- tax havens (paradis fiscaux)
- offshore gambling sites
- flags of convenience
- nationality for sale
What is notable here however is the EU's apparent willingness to destroy a pillar of the Cypriot, erm, "economy": its status as a tax haven for wealthy Russians. Alike Iceland, the creation of an outsized financial industry relative to the "real" economy did not bode well when global economic conditions turned sour. Sure it does the touristy and shipping stuff as well, but its bread and butter has really been (dodgy?) finance. With the EU-IMF bailout in place, things will change drastically in this respect:
The overall impact will be a dramatic change for Cyprus’s economy. Over the past 30 years, since the fall of the Berlin Wall, the island has banked on its ability to attract money from Russia and elsewhere as an offshore center. Oversight has been tightened up since Cyprus joined the E.U. in 2004, but it remains relatively lax by international standards, and foreign companies pay a flat tax rate of just 10%. For a while the strategy seemed to work well; Cyprus built up a gargantuan banking industry, which is currently about five times the size of its total economy, according to Standard & Poor’s.

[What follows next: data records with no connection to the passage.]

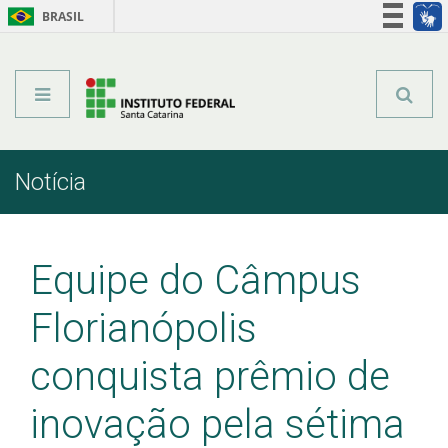
BRASIL
Órgãos do Governo
Acesso à informação
Legislação
Notícia
Início
Comunicação
Notícia
Equipe do Câmpus
Florianópolis
conquista prêmio de
inovação pela sétima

About one-third of the $88 billion in deposits in those banks are from Russians, who have increasingly used the island’s banking system as a tax-sheltered conduit for their financial transactions worldwide. Indeed, Cyprus shows up in international statistics as a huge investor in Russia itself, as a result of “round-tripping” by Russians who didn’t entrust their money to their own national banking system. According to European Central Bank statistics, more than 40% of the deposits in Cyprus banks are in excess of $650,000
Another island economy which is having some challenges making ends meet are the Falklands. Obviously, it does not have many natural trade partners in South America since it's not only the Argentines who regard its British rule as an imperial-era throwback but nearly everyone else in the Southern hemisphere. Apparently, the list I prepared above was incomplete since the Falklands have been relying on fishing licenses for squid for revenues:
Squid licenses have provided about half the Falklands government's revenues over the years, ever since it showed it meant business by chasing an unlicensed Vietnamese shrimper all the way to South African waters, and firing into its hull along the way.That said, the Falkands conflict has created difficulties for this potentially lucrative activity insofar as both the British and the Argentines are suffering from the presence of a huge flotilla of illegal fishing vessels in search of squid that is said to be of largely Chinese origin. And speaking of their conflict, Argentina's navy hasn't fully recovered from the Falklands War, making it even more difficult to deter poachers:
Argentina pulled out of a fisheries management organization it had shared with Falklands in 2005. The lack of cooperation has left both sides ill-equipped to deal with the fleet scooping up squid just beyond their maritime boundaries, and sometimes within. "It's like the Wild West out there," said Milko Schvartzman, who campaigns against overfishing for Greenpeace International. "There are more than 200 boats out there all the time," and many routinely follow squid into Argentina's economic exclusion zone, he added. "Unfortunately the Argentine government doesn't have the naval capacity to continually control this area."
The Falklands are defended by British warships, planes and submarines, giving the fisheries agency considerable muscle to enforce licenses in its waters. But Argentina's navy has never recovered from its 1982 war against Britain for the islands, and its coast guard has just eight ships to cover more than 1 million square miles (2,800,000 square kilometers) of ocean, said its chief of maritime traffic, Mario Farinon.Farinon says the lack of seizures doesn't mean Argentina isn't trying. The coast guard always has at least one enforcement boat monitoring the squid fleet," he said, and "the important thing is not capturing them, but preventing them from coming in." Still, the problem is so big that it can be seen from space: Images of the Earth at night, taken by a NASA satellite last year, show darkness at sea the world over, except for this spot in the South Atlantic. There, 200 miles from the nearest coasts, the lights of this renegade fleet shine as brilliantly as a city.
As literally a common pool resource, both the Falklands and Argentina are harmed by the latter's inability to prevent overfishing as squid stocks diminish. After all, why pay for a fishing license what you can get for free in Argentina's supposed area of jurisdiction? It's interesting how formal Argentina-China economic cooperation in currencies is set against the backdrop of the latter being unwilling to discourage this kind of rampant poaching.
Make no mistake: island life ain't one of permanent vacation. Go ask the Cypriots or the Falklanders.